[EJERCICIOS PROPUESTOS]:
a. Devuelve sin cambios el pasaje del texto sobre Brecht y Chaplin que comienza en "Walter Benjamin y" y acaba en "aún sin acreditar.".
b. Prolonga el texto sobre Brecht y Chaplin desde el punto en que se detiene.

[TEXTO DE ORIGEN]:
Walter Benjamin y Bertolt Brecht compartían una rendida admiración por Chaplin. El 4 de septiembre de 1921, un año antes de la primera función de su estreno como dramaturgo, Tambores en la noche, Brecht anotó en su diario la profunda impresión que le había deparado un corto de Chaplin, The Face on the Barroom Floor (1914), una película de dos rollos -de la época Keystone, la factoría de Mack Sennett- también conocida como Charlot, pintor; una de las primeras películas que escribió, dirigió y montó, aún sin acreditar. 


Brecht nunca había visto nada de Chaplin, porque hasta 1921 no se estrenaron sus películas en Alemania. Aquel corto cifró una experiencia cardinal, como se desprende de la urgencia que inspiran aquellas líneas pergeñadas en su diario. 


Muriéndose de ganas de hablar de la chica que lo abandonó, Charlot (sigue Brecht)...

[LISTADO DE ENTRADAS]:
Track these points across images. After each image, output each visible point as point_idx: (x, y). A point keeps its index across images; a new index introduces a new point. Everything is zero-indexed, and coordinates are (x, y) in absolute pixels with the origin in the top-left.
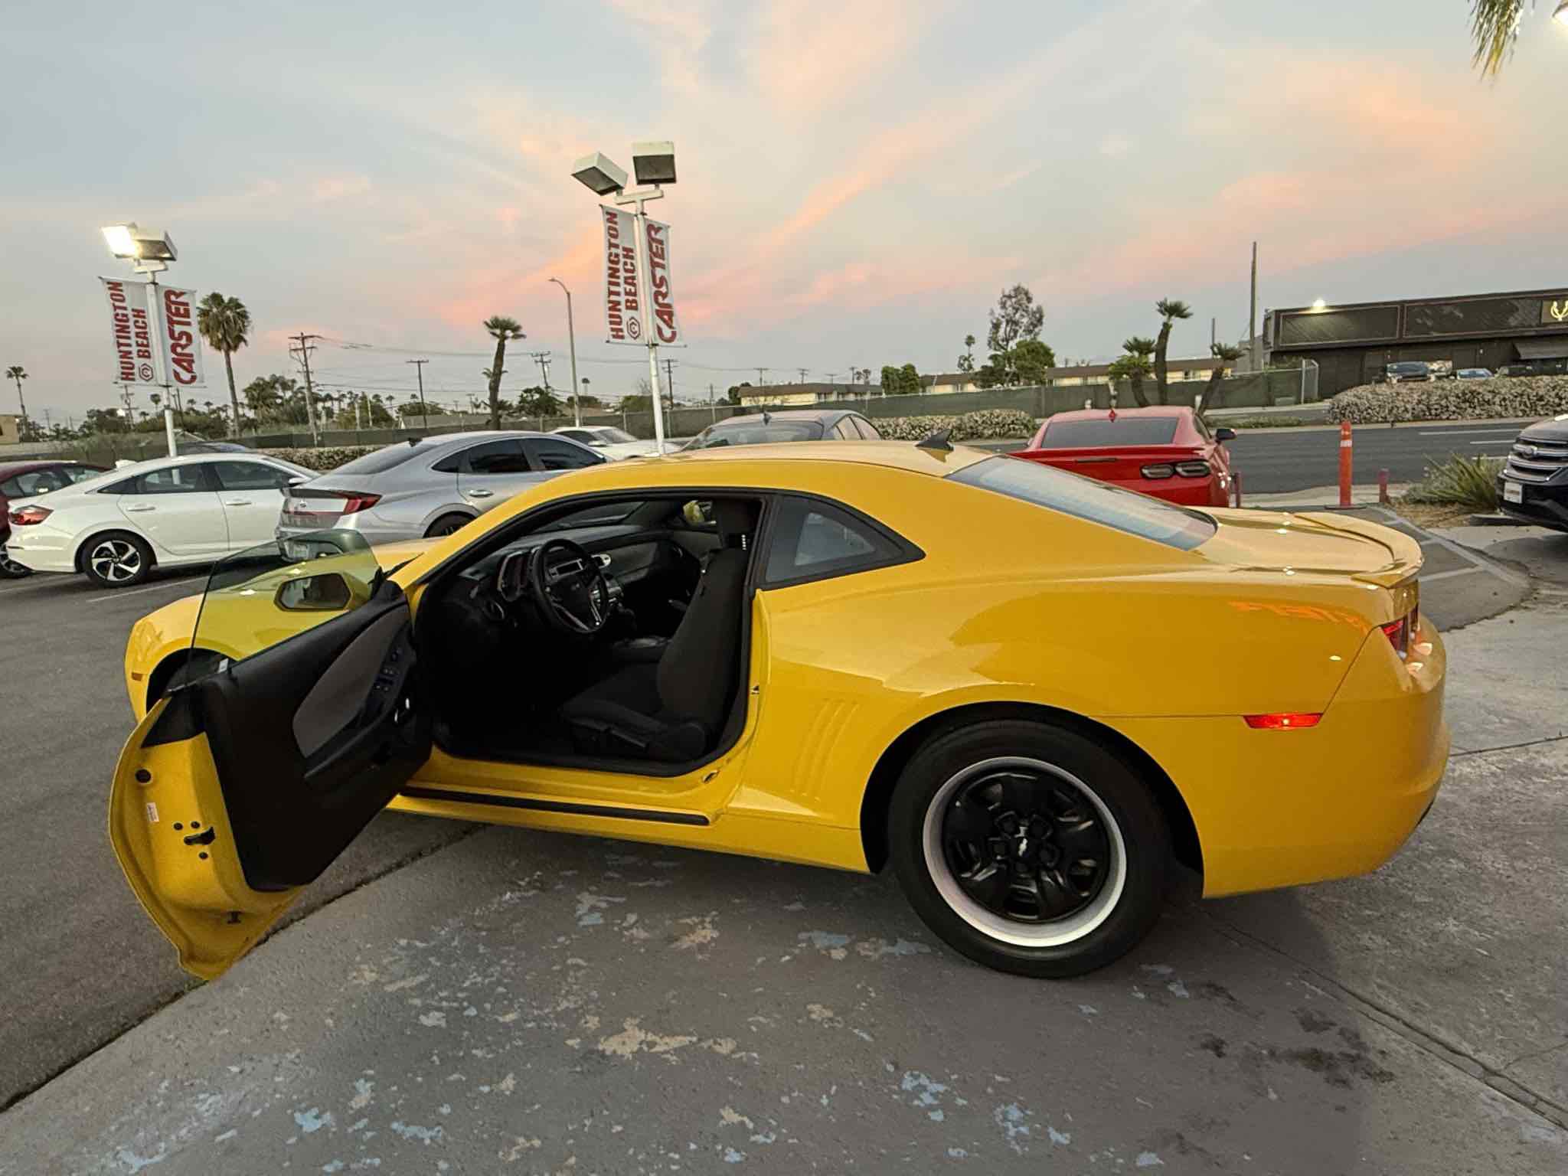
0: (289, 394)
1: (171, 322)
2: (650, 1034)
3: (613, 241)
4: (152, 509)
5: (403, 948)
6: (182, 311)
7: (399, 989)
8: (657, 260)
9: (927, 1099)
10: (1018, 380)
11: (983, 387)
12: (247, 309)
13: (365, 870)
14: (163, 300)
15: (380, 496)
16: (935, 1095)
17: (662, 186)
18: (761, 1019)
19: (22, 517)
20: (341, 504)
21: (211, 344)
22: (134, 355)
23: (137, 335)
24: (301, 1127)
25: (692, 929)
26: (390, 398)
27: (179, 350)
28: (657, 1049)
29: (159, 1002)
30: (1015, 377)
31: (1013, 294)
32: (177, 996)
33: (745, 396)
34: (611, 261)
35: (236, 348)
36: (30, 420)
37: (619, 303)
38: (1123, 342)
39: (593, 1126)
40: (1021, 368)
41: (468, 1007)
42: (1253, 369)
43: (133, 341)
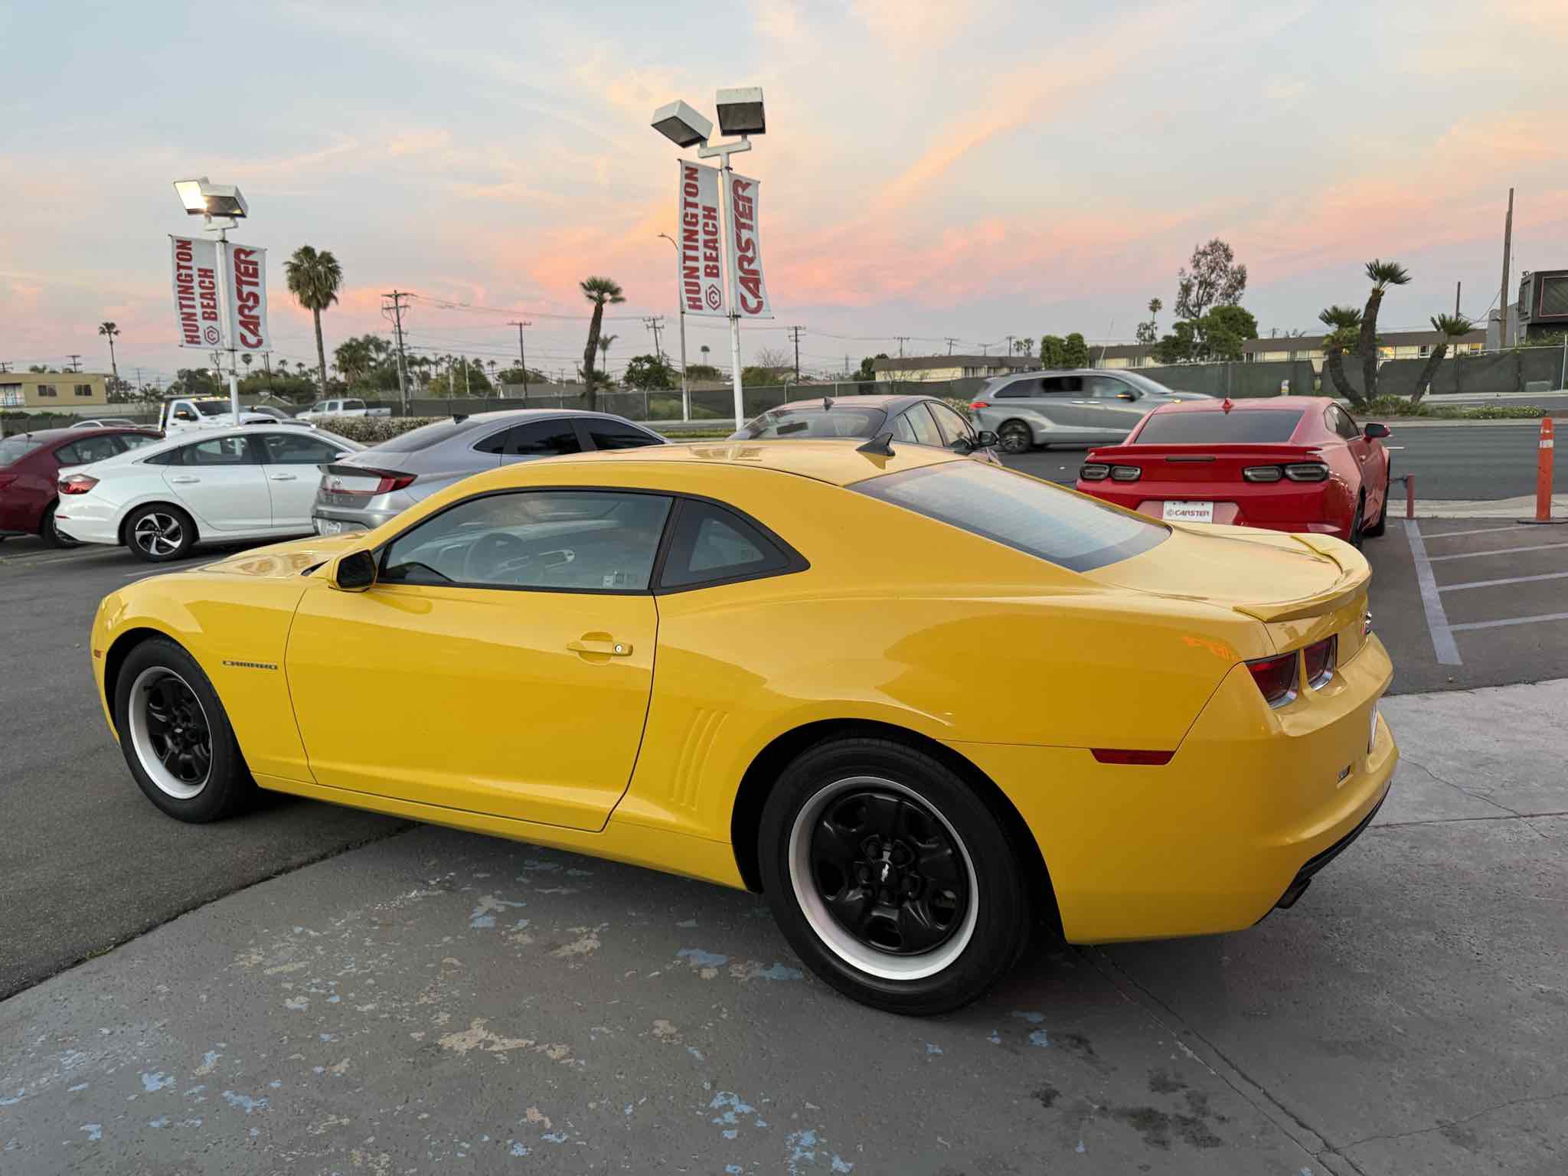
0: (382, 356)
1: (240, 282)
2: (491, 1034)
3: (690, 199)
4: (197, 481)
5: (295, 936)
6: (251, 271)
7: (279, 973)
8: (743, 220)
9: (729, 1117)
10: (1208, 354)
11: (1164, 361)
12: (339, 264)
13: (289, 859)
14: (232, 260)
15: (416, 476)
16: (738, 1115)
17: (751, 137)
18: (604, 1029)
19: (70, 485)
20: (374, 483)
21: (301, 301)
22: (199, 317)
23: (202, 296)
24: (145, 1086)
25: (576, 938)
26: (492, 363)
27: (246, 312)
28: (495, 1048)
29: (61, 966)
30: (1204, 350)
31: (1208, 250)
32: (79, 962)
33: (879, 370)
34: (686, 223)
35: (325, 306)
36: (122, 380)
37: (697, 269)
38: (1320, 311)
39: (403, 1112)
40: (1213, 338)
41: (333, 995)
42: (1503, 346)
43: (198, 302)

[RESPUESTAS REDACTADAS]:
a.
Walter Benjamin y Bertolt Brecht compartían una rendida admiración por Chaplin. El 4 de septiembre de 1921, un año antes de la primera función de su estreno como dramaturgo, Tambores en la noche, Brecht anotó en su diario la profunda impresión que le había deparado un corto de Chaplin, The Face on the Barroom Floor (1914), una película de dos rollos -de la época Keystone, la factoría de Mack Sennett- también conocida como Charlot, pintor; una de las primeras películas que escribió, dirigió y montó, aún sin acreditar.

b.
se pone el sombrero torcido y sale a la oscuridad, camina tambaleándose como si le hubieran dado un golpe en la cabeza, se desvía, Dios santo, se desvía del camino como barrido por el viento, camina de una forma nunca vista. Y luego se emborracha cada vez más y como necesita, con más y más urgencia, comunicar lo que siente, mendiga "una tiza de la que se usan en los billares" y dibuja una imagen de su amada en el suelo, pero el dibujo consta sólo de círculos... La cara de Chaplin es siempre impasible, como si fuera de cera, un simple tic la distiende, absolutamente simple, fuerte, ansiosa... Un rostro blanco de payaso con tupido bigote, pelo rizado y haciendo bufonadas... Pero nada hay más conmovedor, es enteramente puro arte.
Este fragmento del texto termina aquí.